Indicates the maximum number of concurrent connections to this SLB instance.

Number

 

Dropped inbound traffic

Indicates the rate at which inbound traffic to this SLB instance was dropped.

Kbps

Ideally, the value of these measures should be 0 or very low.

Dropped outbound traffic

Indicates the rate at which outbound traffic from this SLB instance was dropped.

Kbps

Dropped incoming packets

Indicates the rate at which this SLB instance dropped incoming packets.

Packets/Sec

Dropped outgoing packets

Indicates the rate at which this SLB instance dropped outgoing packets.

Packets/Sec

Dropped connections

Indicates the number of connections that this SLB instance dropped per second.

Number

Ideally, the value of this measure should be 0. A non-zero value or a high value indicates that the SLB instance has dropped many connections. In a guaranteed-performance instance, this can typically happen if the number of connections to that instance has violated the Maximum Connection specification of that instance. To avoid this, then you can configure more SLB instances, increase the Maximum Connection limit set for the SLB instance, and/or increase the Queries Per Second an SLB instance can process. You can also identify idle connections are terminate them.

Average query rate

Indicates the rate at which this SLB instance processes HTTP/S queries.

Queries/Sec

This measure is available only for SLB instances configured with Layer-7 listeners.

If the value of this measure exceeds the Queries Per Second (QPS) limit set for an SLB instance, then new connections will be dropped.

Response time

Indicates the average response time of this SLB instance.

Seconds

This measure is available only for SLB instances configured with Layer-7 listeners.

If this measure reports a high value, it implies that the SLB instance is slow in responding to requests.

HTTP status code 2xx

Indicates the number of 2xx status codes returned by this SLB instance to the client through a port.

Number

This measure is available only for SLB instances configured with Layer-7 listeners.

A high value for this measure indicates that the SLB instance has returned many successful responses.

HTTP status code 3xx

Indicates the number of 3xx status codes returned by this SLB instance to the client through a port.

Number

This measure is available only for SLB instances configured with Layer-7 listeners.

HTTP responses with 3xx status codes denote redirects.

HTTP status code 4xx

Indicates the number of 4xx status codes returned by this SLB instance to the client through a port.

Number

This measure is available only for SLB instances configured with Layer-7 listeners.
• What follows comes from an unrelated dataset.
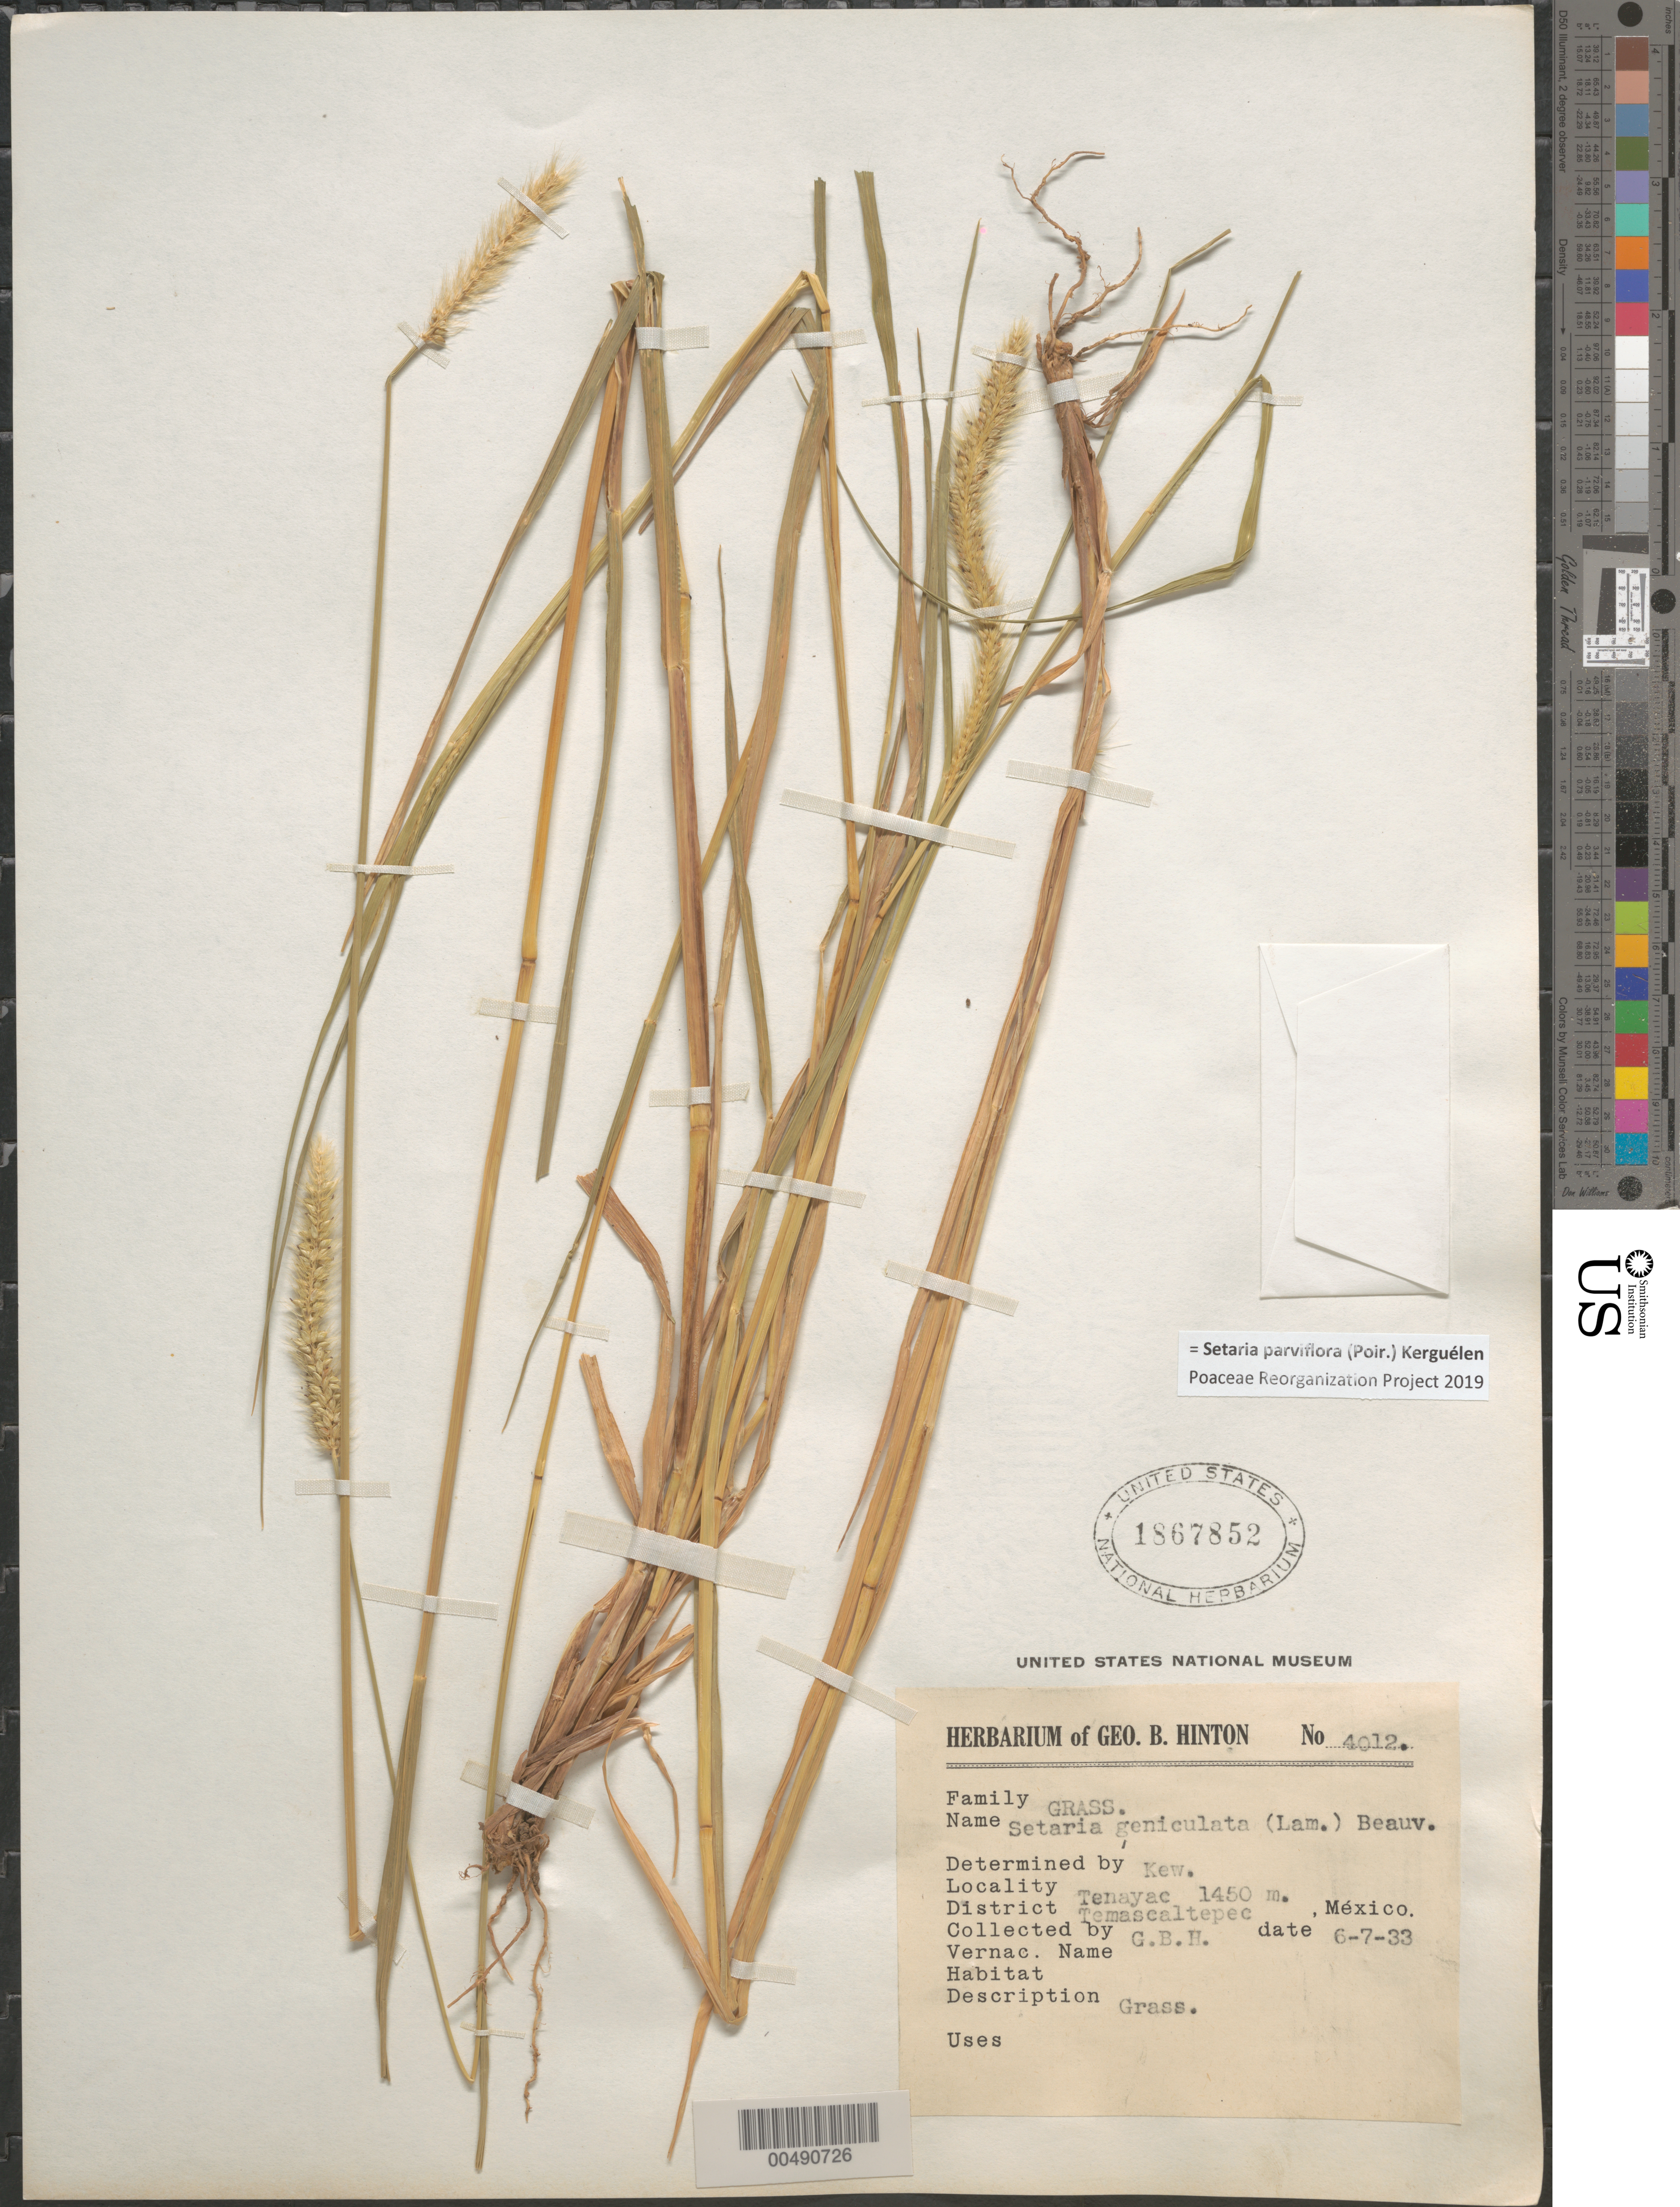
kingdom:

A low value is desired for this measure as responses with 4xx status codes denote client errors.

HTTP status code 5xx

Indicates the number of 5xx status codes returned by this SLB instance to the client through a port.

Number

This measure is available only for SLB instances configured with Layer-7 listeners.

A low value is desired for this measure as responses with 5xx status codes denote server errors.

Other HTTP status codes

Indicates the number of status codes other than 2xx, 3xx, 4xx, and 5xx returned by this SLB instance to the client through a port.

Number

This measure is available only for SLB instances configured with Layer-7 listeners.

Upstream status code 4xx

Indicates the number of 4xx status codes returned by the backend server to this SLB instance through a port.

Number

This measure is available only for SLB instances configured with Layer-7 listeners.

A non-zero value for this measure indicates that one/more backend servers (i.e., ECS instances) experienced client errors when responding to requests forwarded to them by the SLB instance.

Upstream status code 5xx

Indicates the number of 5xx status codes returned by the backend server to this SLB instance through a port.

Number

This measure is available only for SLB instances configured with Layer-7 listeners.

A non-zero value for this measure indicates that one/more backend servers (i.e., ECS instances) experienced server errors when responding to requests forwarded to them by the SLB instance.

Upstream response time

Indicates the average latency of requests sent by the backend server to the proxy through a port.

Secs

This measure is available only for SLB instances configured with Layer-7 listeners.

A high value is indicative of poor responsiveness of the backend servers.